Typically organic matter content in the vegetable garden soil should be more than 5 percent. A soil test can reveal the organic matter content in your existing garden soil, plus it also provides nutrient information of phosphorous and potassium levels and the existing soil pH level. It is recommended to do a soil test once every five years before prepping the garden soil.

In mid to late spring, spread organic matter in the garden soil to a depth of 2 to 4 inches and plough it to a depth of 6 inches. Do not work the soil when it is too wet. A simple way to determine the best timing to work the soil is by squeezing a handful of dirt in your palm.

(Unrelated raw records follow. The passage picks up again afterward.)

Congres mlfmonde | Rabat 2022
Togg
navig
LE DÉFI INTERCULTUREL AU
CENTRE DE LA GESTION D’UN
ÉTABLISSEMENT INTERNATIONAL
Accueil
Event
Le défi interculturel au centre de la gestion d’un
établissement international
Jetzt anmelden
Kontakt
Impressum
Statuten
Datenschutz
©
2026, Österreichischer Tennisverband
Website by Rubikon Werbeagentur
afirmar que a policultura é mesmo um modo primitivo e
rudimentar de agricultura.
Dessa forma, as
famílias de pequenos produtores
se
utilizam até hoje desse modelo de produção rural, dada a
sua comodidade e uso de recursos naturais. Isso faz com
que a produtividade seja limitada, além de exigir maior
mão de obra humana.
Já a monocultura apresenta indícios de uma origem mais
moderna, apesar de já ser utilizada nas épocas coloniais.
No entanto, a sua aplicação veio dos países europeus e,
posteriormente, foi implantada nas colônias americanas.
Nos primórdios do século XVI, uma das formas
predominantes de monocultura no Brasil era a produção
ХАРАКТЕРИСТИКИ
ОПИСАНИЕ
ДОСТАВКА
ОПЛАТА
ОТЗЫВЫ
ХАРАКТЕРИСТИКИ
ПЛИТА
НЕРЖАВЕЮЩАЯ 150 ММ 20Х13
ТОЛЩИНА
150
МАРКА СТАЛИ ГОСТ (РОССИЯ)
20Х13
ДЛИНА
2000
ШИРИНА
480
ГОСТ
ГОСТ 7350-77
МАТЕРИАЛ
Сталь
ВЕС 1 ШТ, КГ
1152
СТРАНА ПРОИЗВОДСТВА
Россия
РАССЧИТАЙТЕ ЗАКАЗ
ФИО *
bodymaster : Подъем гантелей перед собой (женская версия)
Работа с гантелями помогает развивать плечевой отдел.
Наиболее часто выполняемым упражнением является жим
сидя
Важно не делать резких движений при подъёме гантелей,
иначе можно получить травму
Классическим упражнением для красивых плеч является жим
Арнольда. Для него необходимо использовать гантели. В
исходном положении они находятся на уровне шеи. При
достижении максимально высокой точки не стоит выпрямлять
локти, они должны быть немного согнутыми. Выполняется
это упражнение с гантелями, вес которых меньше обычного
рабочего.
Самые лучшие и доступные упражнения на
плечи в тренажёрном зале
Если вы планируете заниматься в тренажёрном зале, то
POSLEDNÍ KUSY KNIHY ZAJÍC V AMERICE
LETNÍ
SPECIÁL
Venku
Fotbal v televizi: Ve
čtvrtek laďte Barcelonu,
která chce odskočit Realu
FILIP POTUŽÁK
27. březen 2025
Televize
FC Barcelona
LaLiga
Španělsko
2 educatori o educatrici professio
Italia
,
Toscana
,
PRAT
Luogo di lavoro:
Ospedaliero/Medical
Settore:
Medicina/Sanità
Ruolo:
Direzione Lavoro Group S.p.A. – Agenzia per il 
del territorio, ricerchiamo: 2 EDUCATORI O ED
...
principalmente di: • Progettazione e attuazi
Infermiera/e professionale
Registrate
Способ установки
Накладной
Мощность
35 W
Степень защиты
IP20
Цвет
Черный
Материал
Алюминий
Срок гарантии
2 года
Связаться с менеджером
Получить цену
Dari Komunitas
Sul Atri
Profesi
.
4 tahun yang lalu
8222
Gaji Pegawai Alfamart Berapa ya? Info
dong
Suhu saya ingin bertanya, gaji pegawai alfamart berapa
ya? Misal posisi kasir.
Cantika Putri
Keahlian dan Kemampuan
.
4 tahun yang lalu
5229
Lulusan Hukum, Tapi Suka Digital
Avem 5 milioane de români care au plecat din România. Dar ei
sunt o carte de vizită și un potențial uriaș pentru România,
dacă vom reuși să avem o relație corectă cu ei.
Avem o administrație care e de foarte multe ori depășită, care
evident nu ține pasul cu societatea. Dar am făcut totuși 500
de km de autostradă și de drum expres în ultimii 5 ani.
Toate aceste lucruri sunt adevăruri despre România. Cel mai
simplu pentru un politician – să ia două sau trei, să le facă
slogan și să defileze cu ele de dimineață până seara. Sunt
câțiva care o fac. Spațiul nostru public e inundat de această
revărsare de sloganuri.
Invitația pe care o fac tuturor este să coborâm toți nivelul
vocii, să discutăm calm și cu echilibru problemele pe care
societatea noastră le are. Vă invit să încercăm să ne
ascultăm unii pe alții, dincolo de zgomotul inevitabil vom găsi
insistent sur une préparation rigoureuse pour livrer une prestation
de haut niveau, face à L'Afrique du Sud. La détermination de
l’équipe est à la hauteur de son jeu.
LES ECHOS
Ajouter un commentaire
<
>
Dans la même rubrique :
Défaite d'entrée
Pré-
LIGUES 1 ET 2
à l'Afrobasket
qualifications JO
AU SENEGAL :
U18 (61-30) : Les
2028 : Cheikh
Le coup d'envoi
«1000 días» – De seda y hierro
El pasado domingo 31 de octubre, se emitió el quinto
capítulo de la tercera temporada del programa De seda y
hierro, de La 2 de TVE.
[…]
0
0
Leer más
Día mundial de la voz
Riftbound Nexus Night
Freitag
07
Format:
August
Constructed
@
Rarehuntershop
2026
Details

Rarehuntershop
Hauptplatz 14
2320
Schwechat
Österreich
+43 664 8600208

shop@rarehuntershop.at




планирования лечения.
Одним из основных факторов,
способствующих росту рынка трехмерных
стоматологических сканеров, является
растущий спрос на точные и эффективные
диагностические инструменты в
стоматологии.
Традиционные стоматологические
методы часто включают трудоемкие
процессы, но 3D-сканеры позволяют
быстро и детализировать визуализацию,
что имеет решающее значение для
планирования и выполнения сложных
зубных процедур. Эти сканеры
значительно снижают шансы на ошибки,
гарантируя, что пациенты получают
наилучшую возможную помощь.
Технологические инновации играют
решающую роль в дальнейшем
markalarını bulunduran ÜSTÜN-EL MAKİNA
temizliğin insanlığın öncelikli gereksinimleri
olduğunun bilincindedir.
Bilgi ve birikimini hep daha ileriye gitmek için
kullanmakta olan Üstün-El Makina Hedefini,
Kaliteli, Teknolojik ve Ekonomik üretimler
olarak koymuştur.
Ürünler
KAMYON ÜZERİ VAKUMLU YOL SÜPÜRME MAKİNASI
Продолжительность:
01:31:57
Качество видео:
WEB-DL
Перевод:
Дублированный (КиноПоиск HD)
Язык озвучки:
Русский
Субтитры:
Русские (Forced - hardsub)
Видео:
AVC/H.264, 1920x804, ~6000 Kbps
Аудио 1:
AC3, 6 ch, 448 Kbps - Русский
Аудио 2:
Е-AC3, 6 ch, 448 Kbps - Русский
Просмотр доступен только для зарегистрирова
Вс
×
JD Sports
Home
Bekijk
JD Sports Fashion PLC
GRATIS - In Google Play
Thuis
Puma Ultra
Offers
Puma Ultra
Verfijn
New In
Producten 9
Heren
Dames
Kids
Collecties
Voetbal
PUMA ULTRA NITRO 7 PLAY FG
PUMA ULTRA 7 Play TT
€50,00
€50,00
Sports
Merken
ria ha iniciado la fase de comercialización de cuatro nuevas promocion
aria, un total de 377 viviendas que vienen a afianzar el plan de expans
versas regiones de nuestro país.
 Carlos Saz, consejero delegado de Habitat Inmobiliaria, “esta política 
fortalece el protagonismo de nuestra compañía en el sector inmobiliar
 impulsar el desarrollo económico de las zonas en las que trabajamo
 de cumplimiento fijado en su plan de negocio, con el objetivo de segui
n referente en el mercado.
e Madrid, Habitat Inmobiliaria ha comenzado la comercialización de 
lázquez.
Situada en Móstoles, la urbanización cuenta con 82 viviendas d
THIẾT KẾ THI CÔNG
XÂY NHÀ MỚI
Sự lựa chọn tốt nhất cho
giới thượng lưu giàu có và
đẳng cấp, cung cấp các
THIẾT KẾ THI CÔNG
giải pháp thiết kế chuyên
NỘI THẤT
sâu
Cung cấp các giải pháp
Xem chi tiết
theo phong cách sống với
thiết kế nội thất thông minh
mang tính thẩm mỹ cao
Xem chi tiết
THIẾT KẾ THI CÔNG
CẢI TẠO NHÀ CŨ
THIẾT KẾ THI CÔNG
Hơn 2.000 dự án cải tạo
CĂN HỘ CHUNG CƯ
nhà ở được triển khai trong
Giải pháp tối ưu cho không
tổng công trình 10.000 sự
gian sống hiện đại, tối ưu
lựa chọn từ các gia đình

If you can roll the soil to a ball formation that crumbles easily when you gently tap it, then it indicates that the soil is ready for tilling. Though organic matter has numerous benefits, it does not provide complete nutrients for plant growth. Adding extra nutrient in the form of organic or inorganic fertilizers is necessary. Fertilizers should be incorporated at least a week (inorganic fertilizer) or two weeks (organic fertilizer) before planting to a depth of 2 to 4 inches. When the planting day arrives, loosen the garden soil again with a rake or harrow to a fine granular structure and level the soil. Schedule the planting in a cloudy windless day or perhaps late in the afternoon. Early May is the best time to plant cool season crops like broccoli, cauliflower, collards, kale, leaf lettuce, mustards, onion, pea, potato, radish, spinach, and turnip.